S’appuyer sur la culture locale

Et si on contait ?

 

Espaces naturels n°37 - janvier 2012

Le Dossier

François Salmon
Conservatoire d’espaces naturels de La Réunion

 

Prédateurs d’espèces insulaires, chats et rats prolifèrent à La Réunion. Comment convaincre la population de ne pas laisser ses déchets dans la nature ? En contant des histoires sur les aires de pique-nique. Humour et plaisir garantis.
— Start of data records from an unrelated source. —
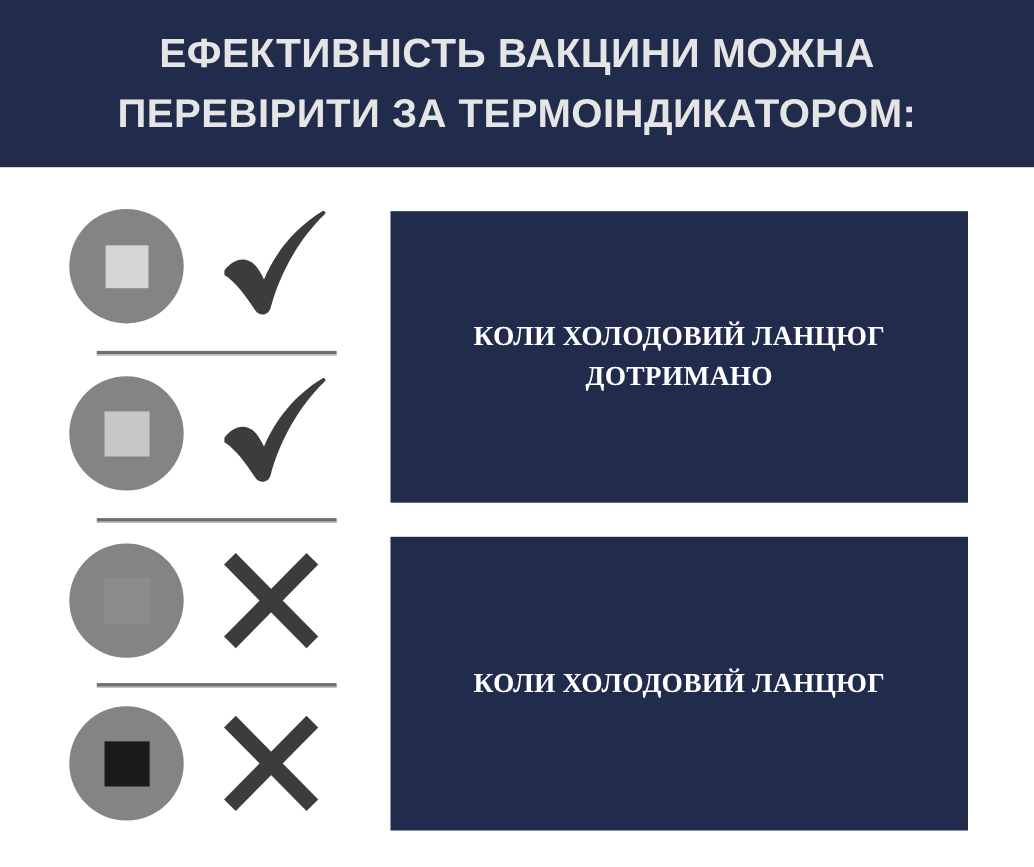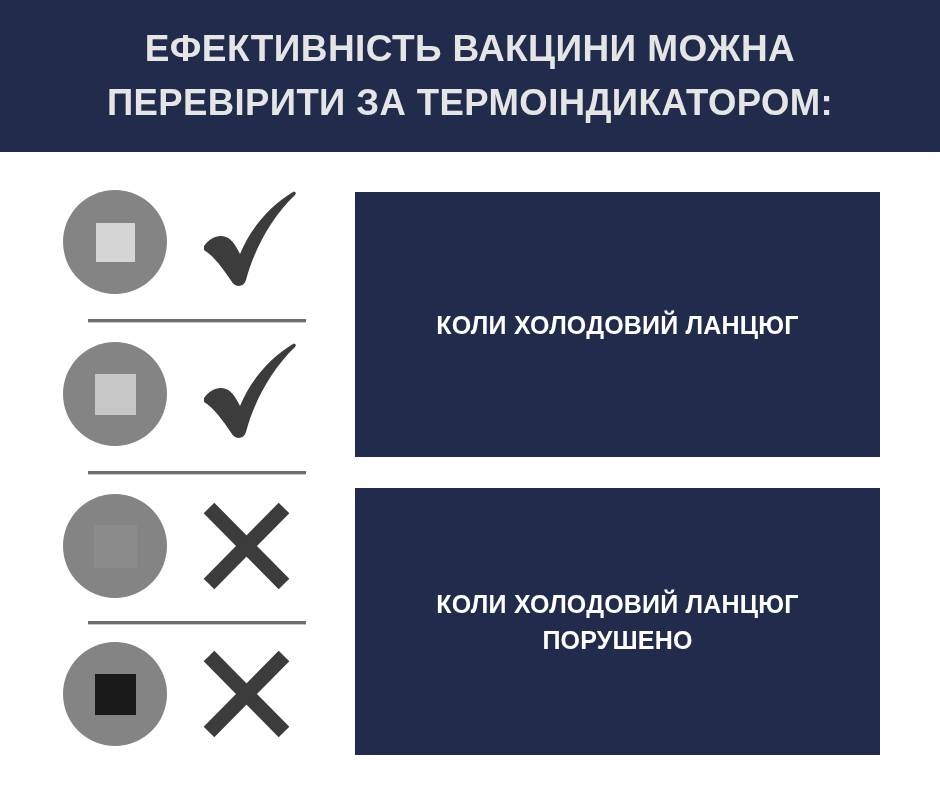"КОЛИ ХОЛОДОВИЙ ЛАНЦЮГ" .panel-text { font-family: Liberation Sans, sans-serif -> Liberation Serif, serif }
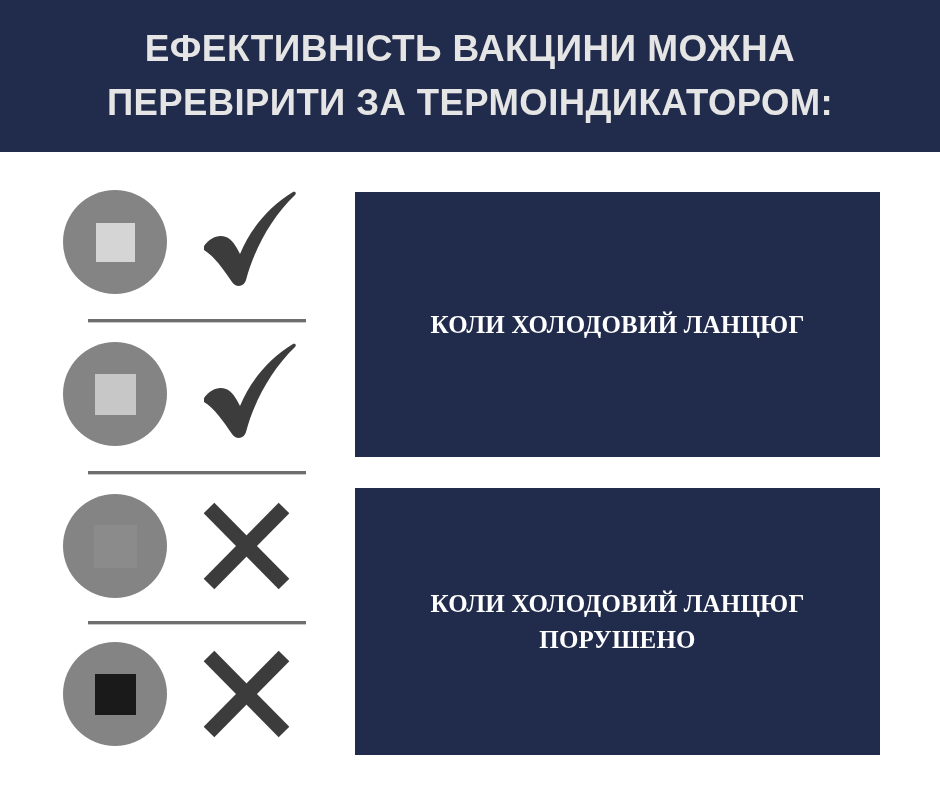"ДОТРИМАНО" span { html: none -> <span>ДОТРИМАНО</span> }
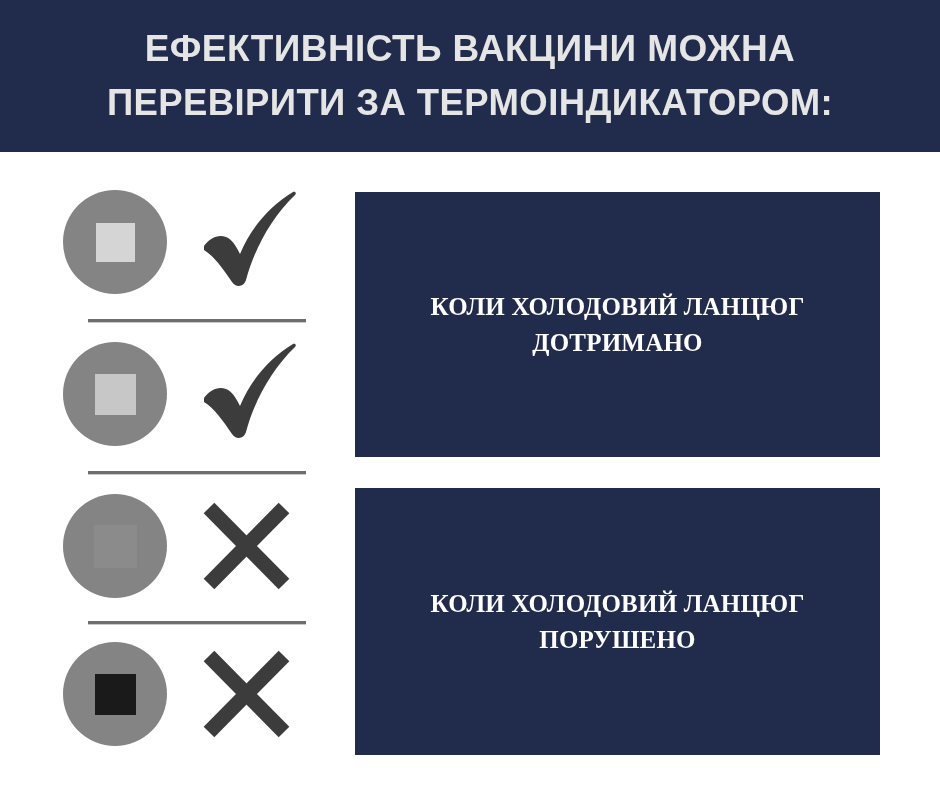"ПОРУШЕНО" span { html: <span>ПОРУШЕНО</span> -> none }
A La Réunion, le pique-nique dominical est une véritable institution. Chaque dimanche, les aires prévues à cet effet sont prises d’assaut et les marmites de cari sont de rigueur pour un repas convivial.
En fin de journée, les déchets restent sur place et c’est au tour des rats de festoyer. Ils font bombance des oiseaux de passage, espèces indigènes, venus finir les restes. C’est ainsi que les prédateurs, chats ou rats, prolifèrent.
Aussi, comment sensibiliser les gens à l’impact de leur comportement ? Comment les convaincre de ramener chez eux leurs déchets, y compris organiques ?
La campagne1 organisée par le Conservatoire d’espaces naturels de La Réunion ne manque pas d’originalité.
Elle use de la narration de contes. S’appuyant ainsi sur la culture locale, elle tient compte de la très forte tradition orale, elle n’omet pas non plus de considérer le fort taux d’illettrisme.
350 ans d’histoire multiculturelle font de La Réunion un véritable melting-pot des cultures de l’Occident et de l’Océan Indien (africaine, malgache, indienne et chinoise, pour ne citer que les plus importantes). Utiliser le conte pour communiquer devait permettre de s’insérer au mieux dans cette histoire et cette culture.

Artistes locaux. La création des contes a été confiée à des artistes réunionnais, seuls capables d’intégrer, tout en le modernisant, ce souffle culturel de l’île. Les contes ont été écrits en créole, langue maternelle, langue du cœur.
Chaque dimanche les conteurs se retrouvent sur les aires de pique-nique pour porter leur message. L’histoire autorise une proximité avec les publics visés qui peuvent interagir avec le conteur. C’est ainsi que le roi Papangue (cf. encart) s’invite au milieu des convives. Il mime le vol de cet unique et emblématique rapace de l’île ou sifflote gaiement pour créer l’ambiance de gazouillis des oiseaux de la forêt. Cette proximité a également été recherchée au travers d’une pièce de théâtre réalisée sous forme de sketchs, à destination cette fois-ci d’un public scolaire. Elle est jouée dans les établissements.
La conception de cette campagne repose aussi sur son
aspect ludique. Les contes, comme la pièce de théâtre, utilisent beaucoup l’humour : une approche qui facilite l’adhésion du public, notamment des plus jeunes.

Scientifique. Pas d’efficacité du message sans assise scientifique. À La Réunion, comme dans la plupart des îles, la faune qui a évolué sans prédateurs, du fait de l’isolement insulaire, a souvent perdu ses aptitudes à s’en protéger. L’arrivée du rat et du chat, concomitante à l’arrivée de l’Homme à La Réunion à la fin du 17e siècle, a changé la donne. Aujourd’hui, rats et chats se portent très bien. Ils prolifèrent dans tous les biotopes aidés en cela par les nombreux déchets organiques laissés dans la nature. La mise en œuvre de cette campagne a été facilitée par l’intervention d’intermédiaires scientifiques du Parc national de La Réunion et de la Société d’étude ornithologique de La Réunion. Rasolo-nirina consultant et l’association Show-Co-Arts ont, quant à eux, joué le rôle de traduction entre les langages administratifs, techniques et scientifiques et celui de l’artiste. •

1. Cofinancée par l’Europe (Feder), le PN de La Réunion, le ministère de l’Écologie.